Buyers remorse is something that is clearly evident. Ever tried to decide on a particular brand of camera, computer or other techie apparatus? With all the choices that we are given today it makes an important purchasing decision extremely difficult with the weighing up of a ton of pros and cons. And even the seemingly simple act of walking into a cafe and ordering a coffee has become a highbrow art form in itself. You have to decide on a particular blend. Milk, cream or soy. White sugar, brown sugar, artificial sweeteners and even (should you want it) honey.
Then you have to decide on the type of coffee. A thick cappuccino with lashings of caramel. A nice, strong solo macchiato. The frothy richness of an old fashioned latte. The punch-packing espresso.

And once all of that has been processed you get the fun, fun task of selecting the size of the concoction.

Studies have shown that when people are given a fair number of choices, they make their selections intelligently as opposed to being given unlimited options which would become confusing - and therefore be damaging to ones decision making abilities. 

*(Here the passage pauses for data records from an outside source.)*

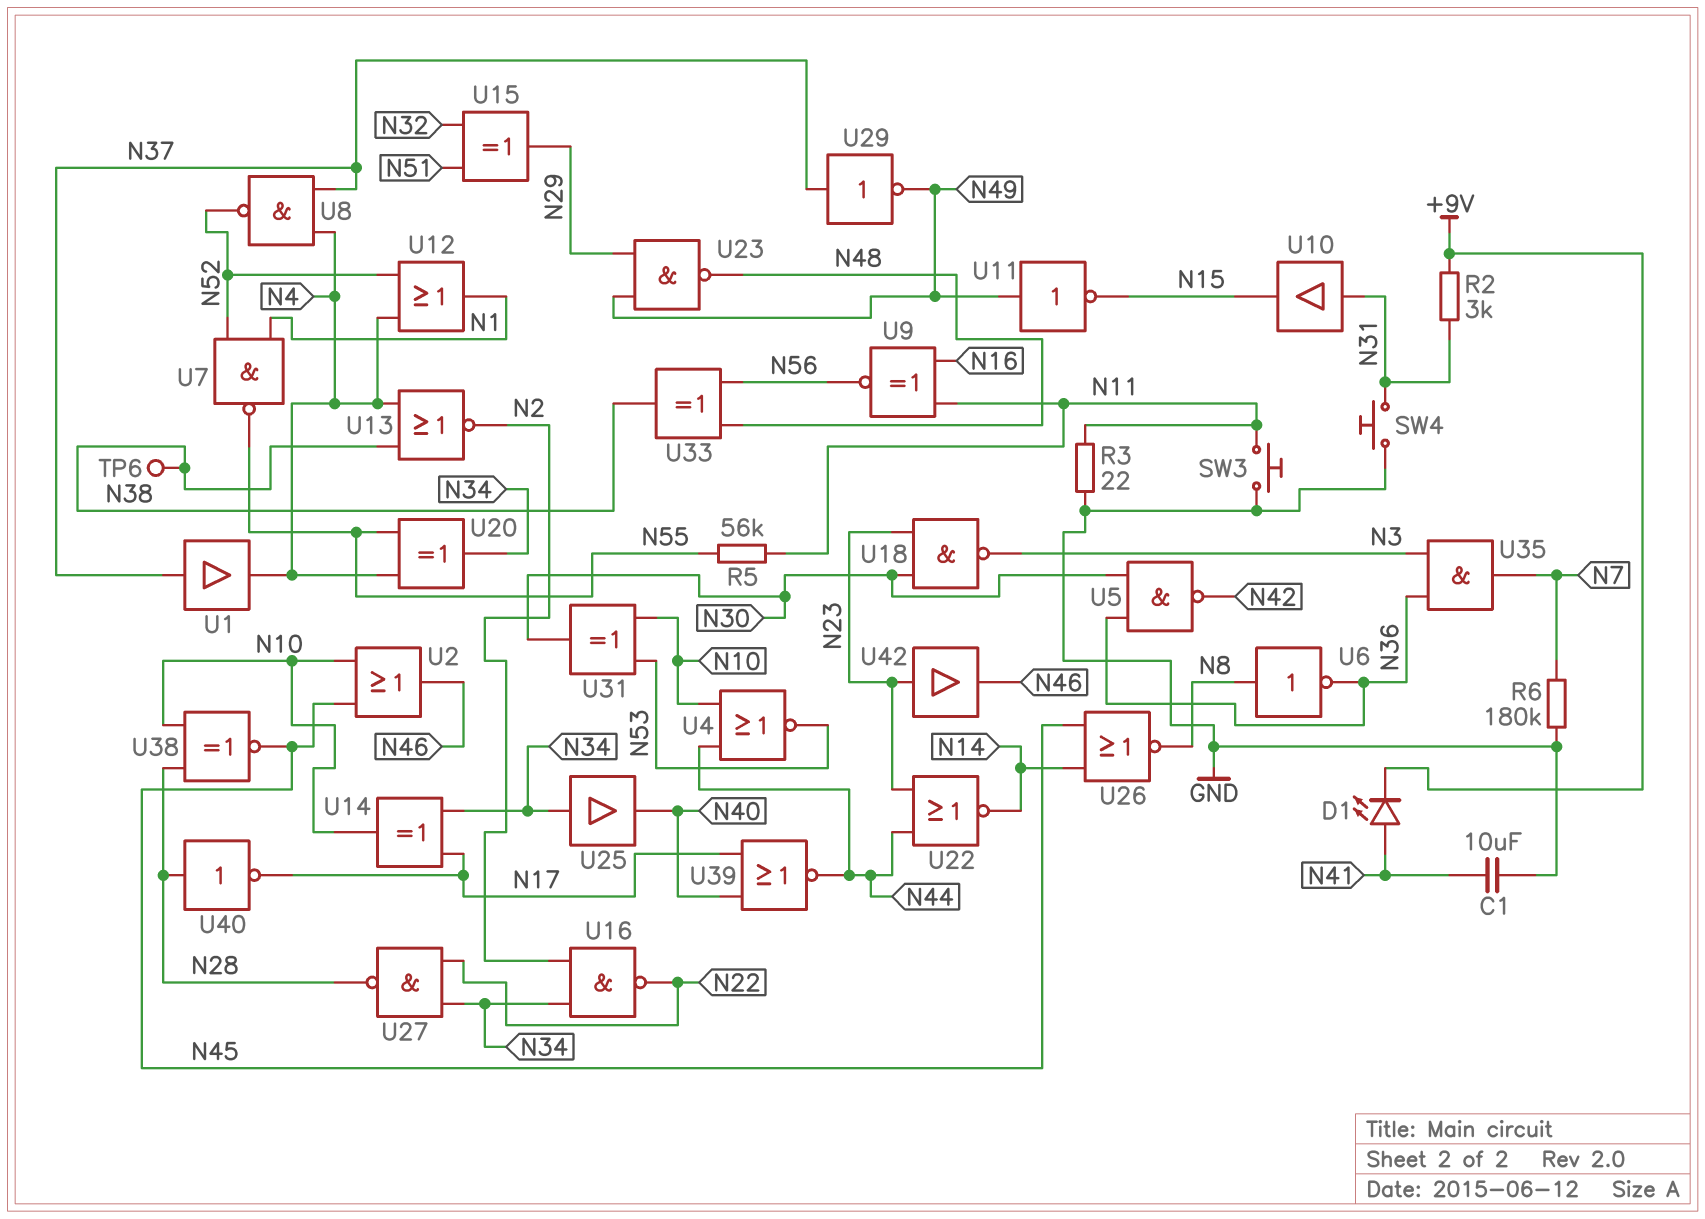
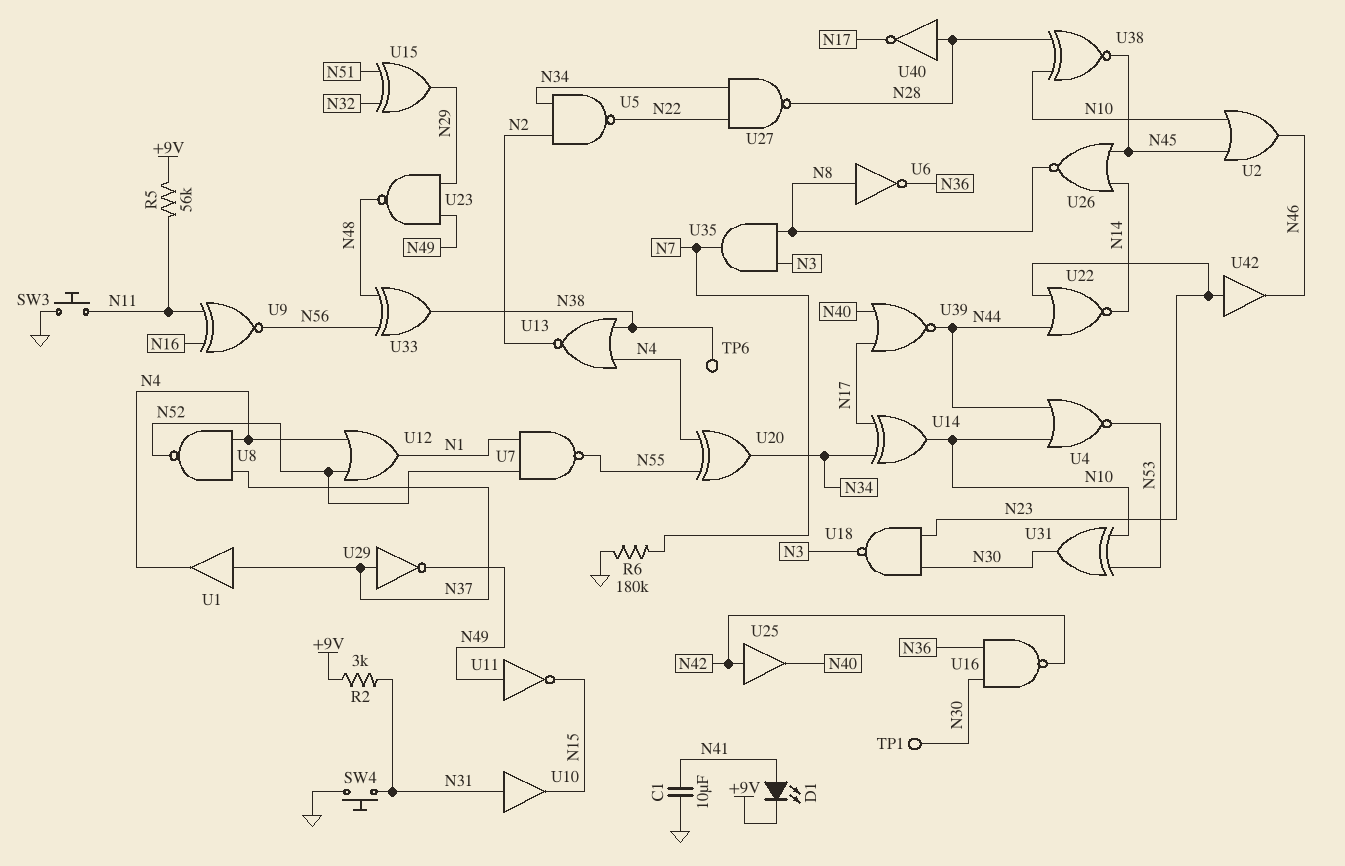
R3: 22 (GND, N11) -> none
R5: 56k (N11, N55) -> 56k (+9V, N11)
TP1: none -> test point (N30)
U5: NAND (in N30, in N36, out N42) -> NAND (in N2, in N34, out N22)
U16: NAND (in N2, in N34, out N22) -> NAND (in N30, in N36, out N42)
U25: buffer (in N34, out N40) -> buffer (in N42, out N40)
U35: AND (in N3, in N36, out N7) -> AND (in N3, in N8, out N7)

Freedom of choice becomes detrimental instead of being liberating. When having to deal with making a decision, human nature dictates that we are bound to feel pangs of pre-remorse jitters. That usually brings along with it a level of stress and anxiety - though most of us would be hard pressed to admit to this, thanks to years of mental conditioning and convincing ourselves that we do indeed value and require as many options as possible. 

In all honesty, are we really developed enough to make consciously good decisions when faced with too many? It is a dog-eat-dog world out there and life is hard enough as is without having to seriously ponder the small details. Too much information can very easily lead to overloading and brain fizzling. 

In related readings I came across a term for defining the pursuit of happiness accurately ; The Hedonistic Treadmill.  Originally coined in 1971 by Brickman and Campbell, this term was conceptualized further by British psychologist Michael Eysenck who stated that happiness levels among humans were usually predisposed and leaned towards genetics. He also proposed that high levels of happiness were never permanent. 


Happiness readings rise and fall constantly and it surprised me to note that what I initially thought would make an average person happy in fact only gave them a temporary sense of that. 
A good example of this is lottery winners. Those who have received large financial windfalls report their happiness peaking and then returning to the same previous levels after a year. This strengthens the notion that money does not bring happiness, but it should be said that it doesn't necessarily hurt either.